Activity ::
Make an exact copy of the records below, excluding images.

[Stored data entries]

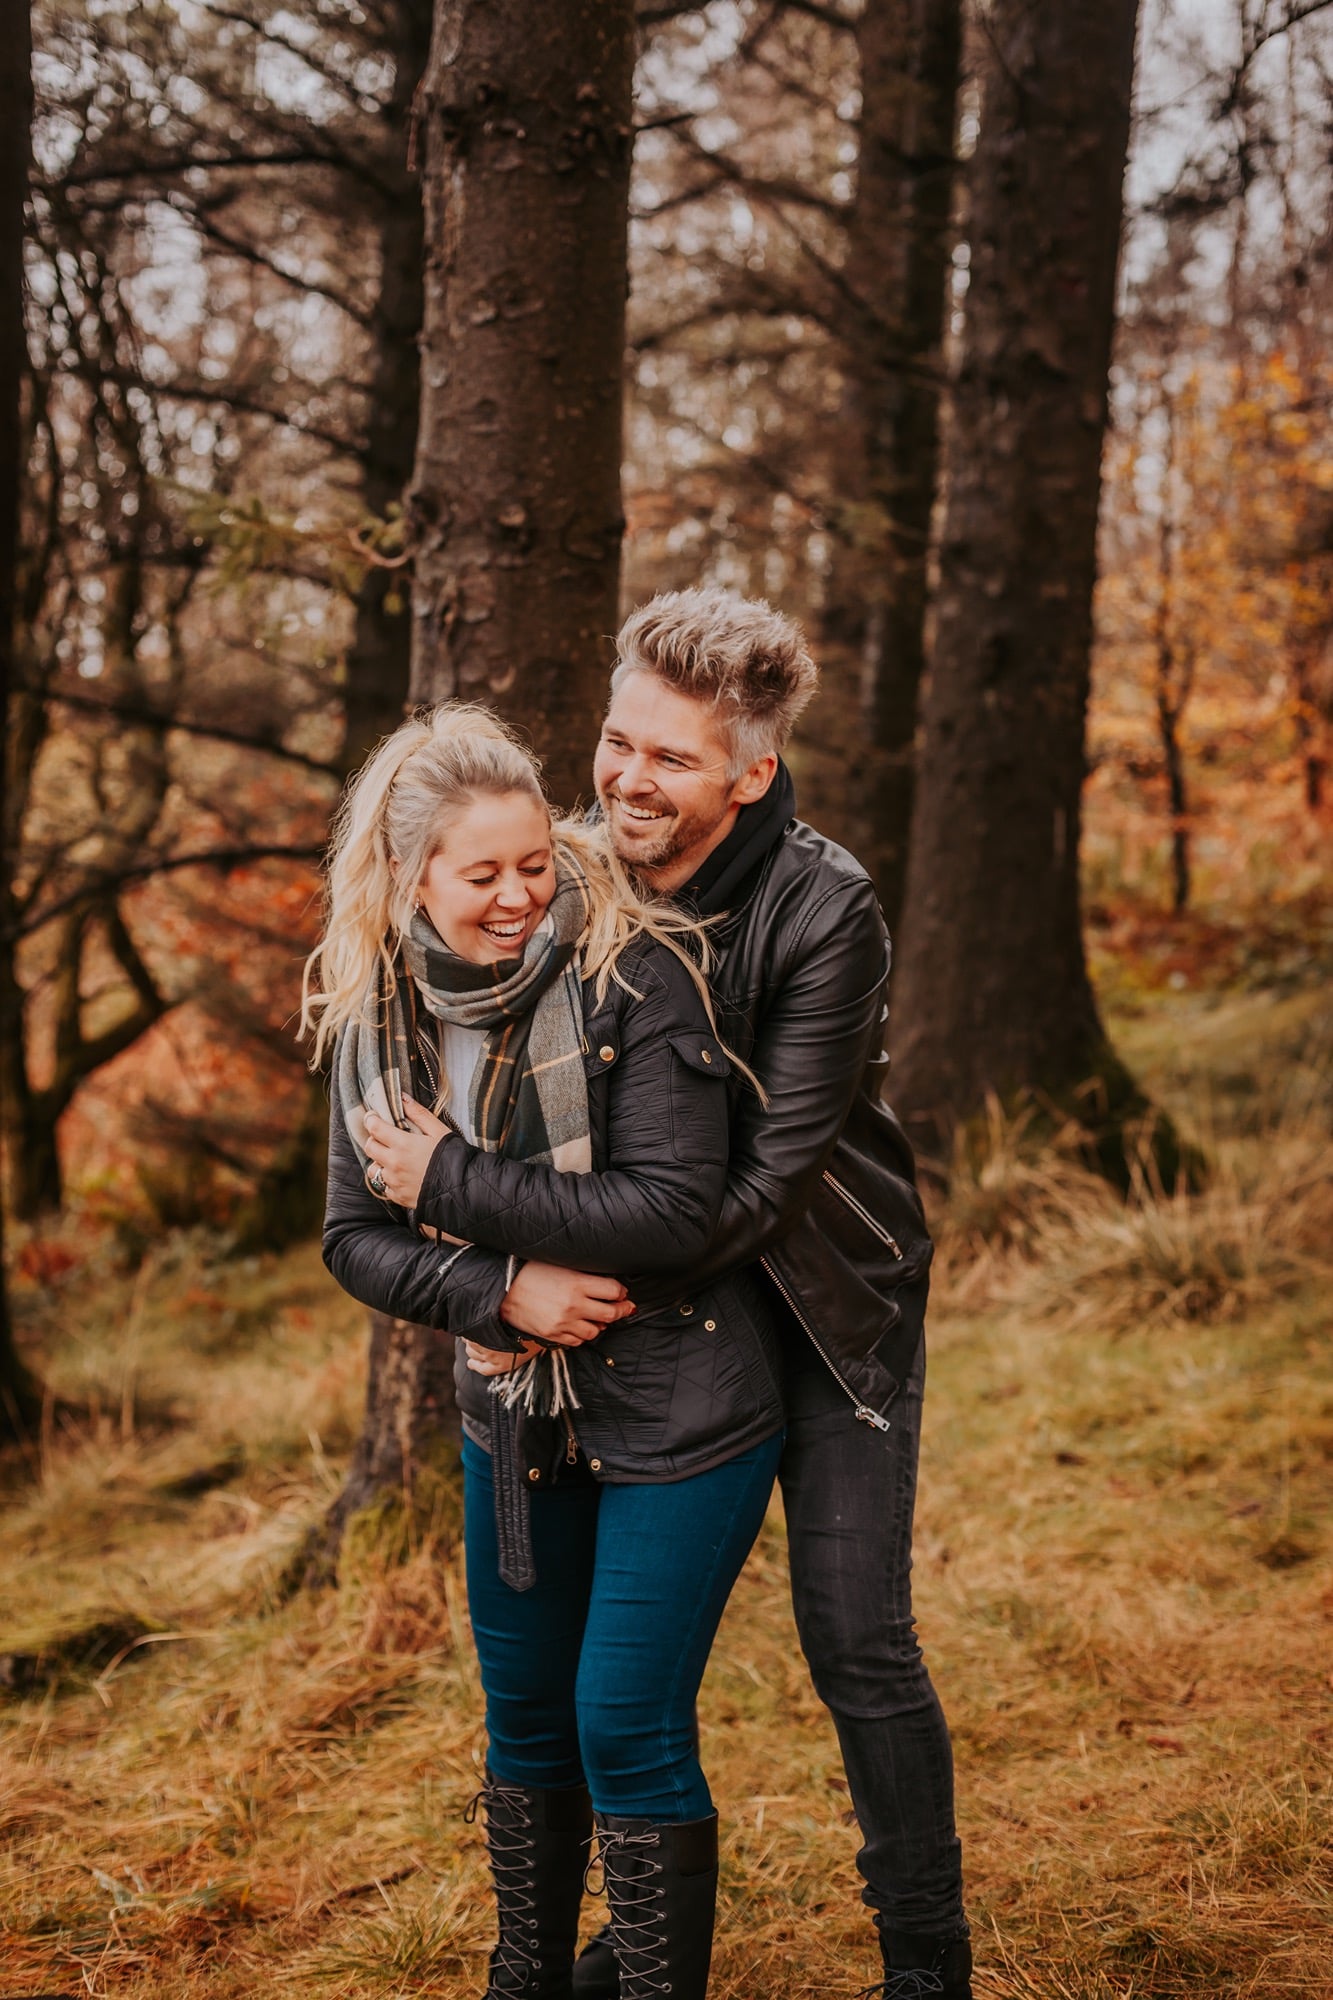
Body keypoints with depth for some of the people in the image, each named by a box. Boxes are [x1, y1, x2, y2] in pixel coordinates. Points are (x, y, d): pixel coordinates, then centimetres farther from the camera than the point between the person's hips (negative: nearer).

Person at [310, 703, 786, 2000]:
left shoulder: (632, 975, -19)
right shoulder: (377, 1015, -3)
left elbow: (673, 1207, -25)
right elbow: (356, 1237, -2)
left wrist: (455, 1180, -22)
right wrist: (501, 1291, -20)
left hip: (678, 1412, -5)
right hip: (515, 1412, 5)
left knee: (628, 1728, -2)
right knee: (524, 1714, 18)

Output ::
Body keypoints with depth for some of the people in the image, each named by a box. Boxes are [x1, y1, x2, y2] in pixel coordinates. Points are (x, y, d): pixel coordinates, then centimetres farther from the camera than the point between the person's hips (negative: nearer).

Person at [310, 703, 786, 2000]:
left shoulder: (632, 975, -19)
right shoulder: (377, 1015, -3)
left elbow: (673, 1207, -25)
right elbow: (356, 1237, -2)
left wrist: (455, 1180, -22)
right wrist: (501, 1291, -20)
left hip: (678, 1412, -5)
right hip: (515, 1412, 5)
left knee: (628, 1728, -2)
right knee: (524, 1714, 18)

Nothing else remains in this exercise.